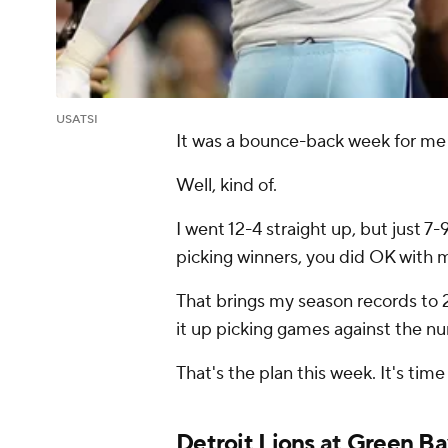
USATSI
It was a bounce-back week for me 
Well, kind of.
I went 12-4 straight up, but just 7-
picking winners, you did OK with m
That brings my season records to 2
it up picking games against the n
That's the plan this week. It's tim
Detroit Lions
at
Green Ba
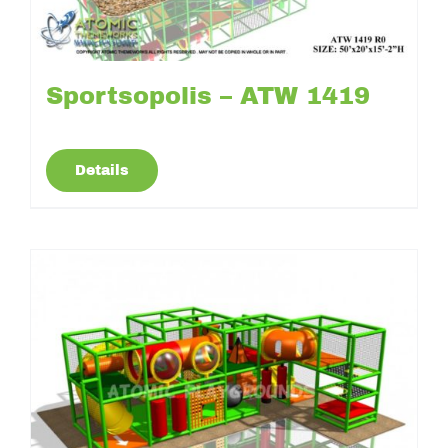
Sportsopolis – ATW 1419
Details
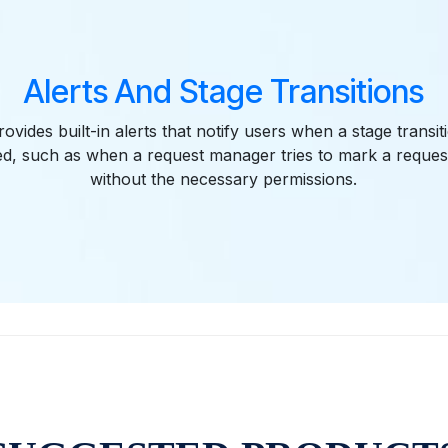
Alerts And Stage Transitions
vides built-in alerts that notify users when a stage transiti
ed, such as when a request manager tries to mark a reque
without the necessary permissions.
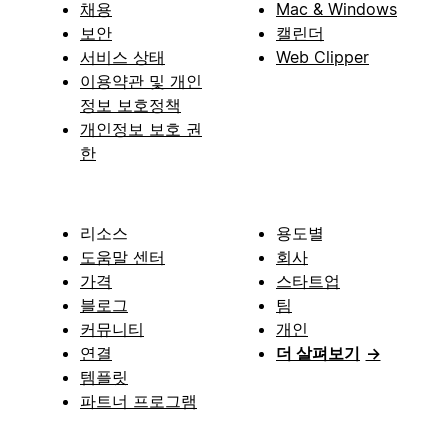
채용
Mac & Windows
보안
캘린더
서비스 상태
Web Clipper
이용약관 및 개인
정보 보호정책
개인정보 보호 권
한
리소스
용도별
도움말 센터
회사
가격
스타트업
블로그
팀
커뮤니티
개인
연결
더 살펴보기
→
템플릿
파트너 프로그램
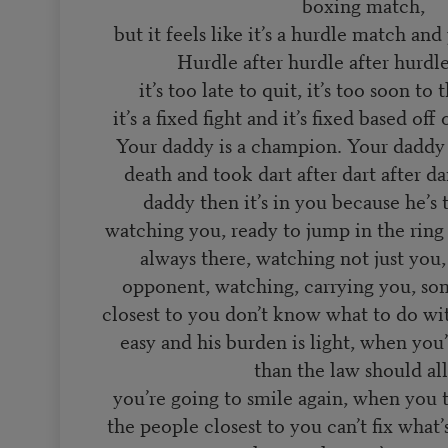
boxing match,
but it feels like it’s a hurdle match an
Hurdle after hurdle after hurdle
it’s too late to quit, it’s too soon to
it’s a fixed fight and it’s fixed based of
Your daddy is a champion. Your daddy 
death and took dart after dart after dar
daddy then it’s in you because he’s 
watching you, ready to jump in the ring 
always there, watching not just you
opponent, watching, carrying you, so
closest to you don’t know what to do wit
easy and his burden is light, when you
than the law should al
you’re going to smile again, when you 
the people closest to you can’t fix what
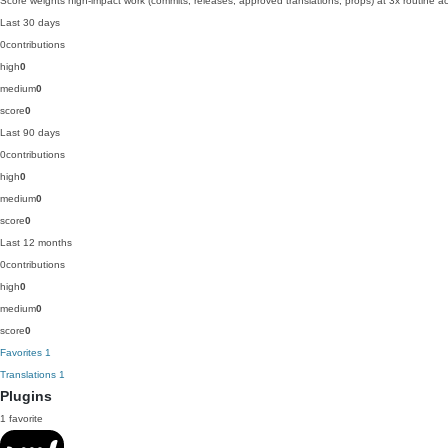
Score weights high-impact work (commits, releases, approved translations, props) at 3x routine act
Last 30 days
0
contributions
high
0
medium
0
score
0
Last 90 days
0
contributions
high
0
medium
0
score
0
Last 12 months
0
contributions
high
0
medium
0
score
0
Favorites
1
Translations
1
Plugins
1 favorite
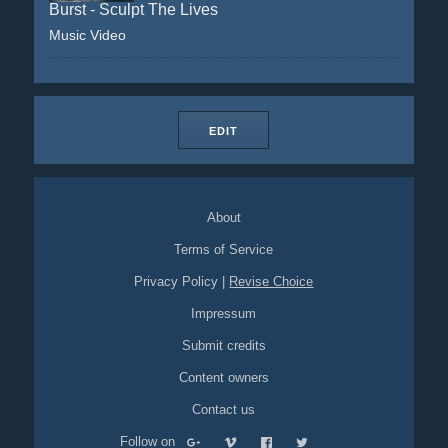
Burst - Sculpt The Lives
Music Video
EDIT
About
Terms of Service
Privacy Policy
|
Revise Choice
Impressum
Submit credits
Content owners
Contact us
Follow on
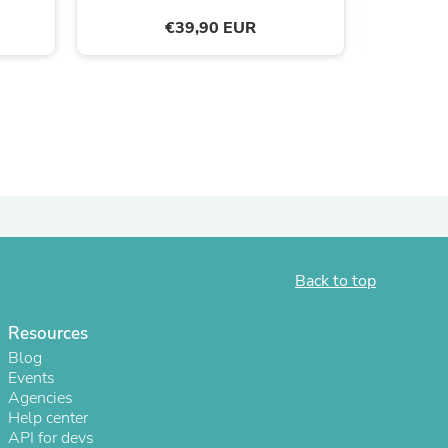
€39,90 EUR
ies
Back to top
Resources
Blog
Events
Agencies
Help center
API for devs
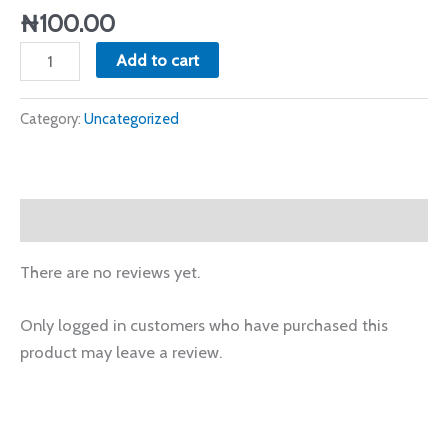
2024
₦
100.00
quantity
Add to cart
Category:
Uncategorized
Reviews (0)
There are no reviews yet.
Only logged in customers who have purchased this
product may leave a review.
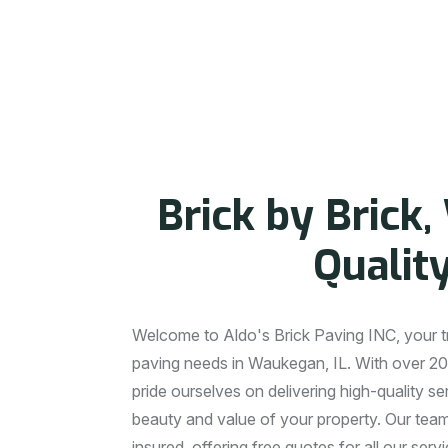
A
B
O
U
T
O
U
R
C
O
M
B
r
i
c
k
b
y
B
r
i
c
k
,
Q
u
a
l
i
t
Welcome to Aldo's Brick Paving INC, your tru
paving needs in Waukegan, IL. With over 20
pride ourselves on delivering high-quality s
beauty and value of your property. Our team 
insured, offering free quotes for all our ser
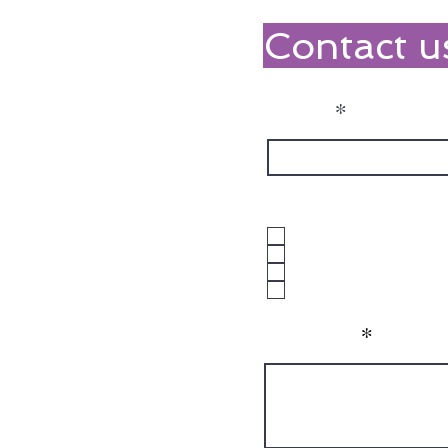
Contact u
Name
What NDIS Suppor
1:1 Support
Group Programs
Both
Unsure
Message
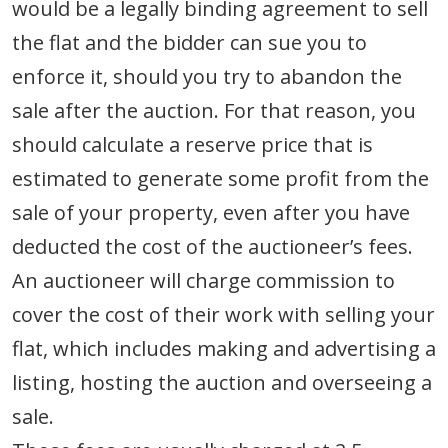
would be a legally binding agreement to sell
the flat and the bidder can sue you to
enforce it, should you try to abandon the
sale after the auction. For that reason, you
should calculate a reserve price that is
estimated to generate some profit from the
sale of your property, even after you have
deducted the cost of the auctioneer’s fees.
An auctioneer will charge commission to
cover the cost of their work with selling your
flat, which includes making and advertising a
listing, hosting the auction and overseeing a
sale.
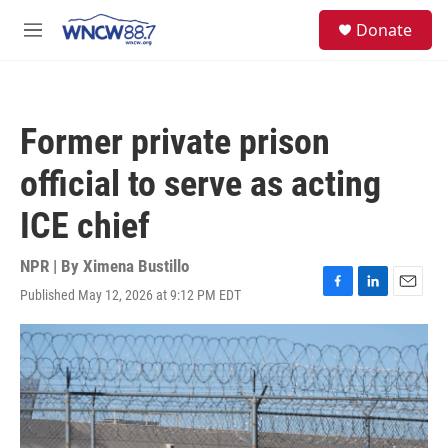
Skip to main content
facebook
instagram
twitter
linkedin
S
Donate
e
M
a
e
r
n
c
u
h
Former private prison
u
e
official to serve as acting
r
y
ICE chief
NPR | By
Ximena Bustillo
Published May 12, 2026 at 9:12 PM EDT
F
L
E
a
i
m
c
n
a
e
k
i
b
e
l
o
d
o
I
k
n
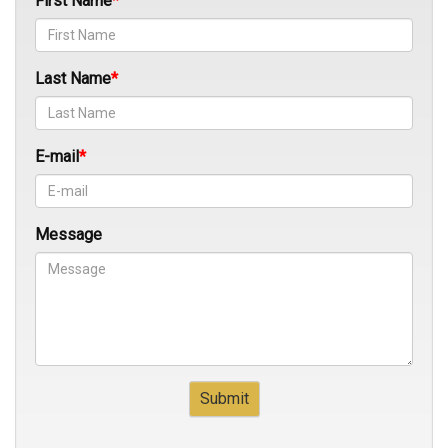
First Name
Last Name
E-mail
Message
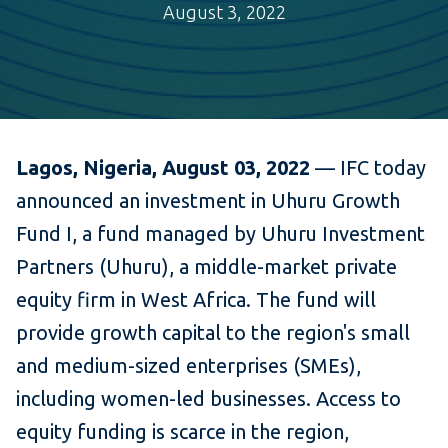
August 3, 2022
Lagos, Nigeria, August 03, 2022
— IFC today
announced an investment in Uhuru Growth
Fund I, a fund managed by Uhuru Investment
Partners (Uhuru), a middle-market private
equity firm in West Africa. The fund will
provide growth capital to the region's small
and medium-sized enterprises (SMEs),
including women-led businesses. Access to
equity funding is scarce in the region,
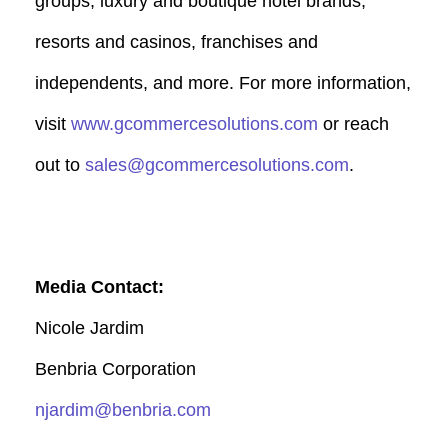
groups, luxury and boutique hotel brands,
resorts and casinos, franchises and
independents, and more. For more information,
visit
www.gcommercesolutions.com
or reach
out to
sales@gcommercesolutions.com
.
Media Contact:
Nicole Jardim
Benbria Corporation
njardim@benbria.com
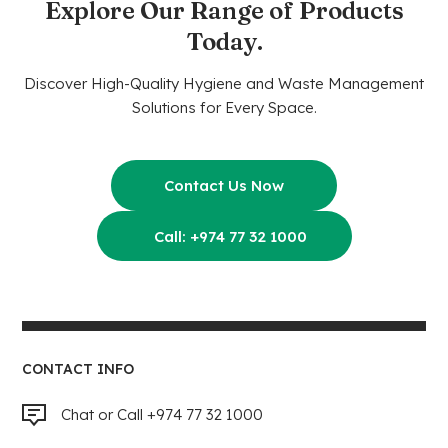
Explore Our Range of Products
Today.
Discover High-Quality Hygiene and Waste Management
Solutions for Every Space.
Contact Us Now
Call: +974 77 32 1000
CONTACT INFO
Chat or Call +974 77 32 1000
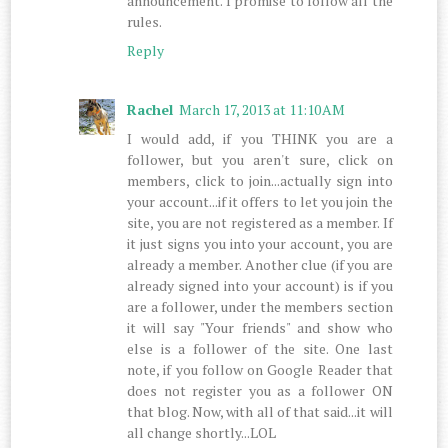
announcement. I promise to follow all the
rules.
Reply
Rachel
March 17, 2013 at 11:10 AM
I would add, if you THINK you are a
follower, but you aren't sure, click on
members, click to join...actually sign into
your account...if it offers to let you join the
site, you are not registered as a member. If
it just signs you into your account, you are
already a member. Another clue (if you are
already signed into your account) is if you
are a follower, under the members section
it will say "Your friends" and show who
else is a follower of the site. One last
note, if you follow on Google Reader that
does not register you as a follower ON
that blog. Now, with all of that said...it will
all change shortly...LOL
====
■ **Required work**:
Which lines above hold the string "watching"? Please copy all of them.

■ **Result for this task**:
watching you, ready to jump in the ring 
always there, watching not just you
opponent, watching, carrying you, so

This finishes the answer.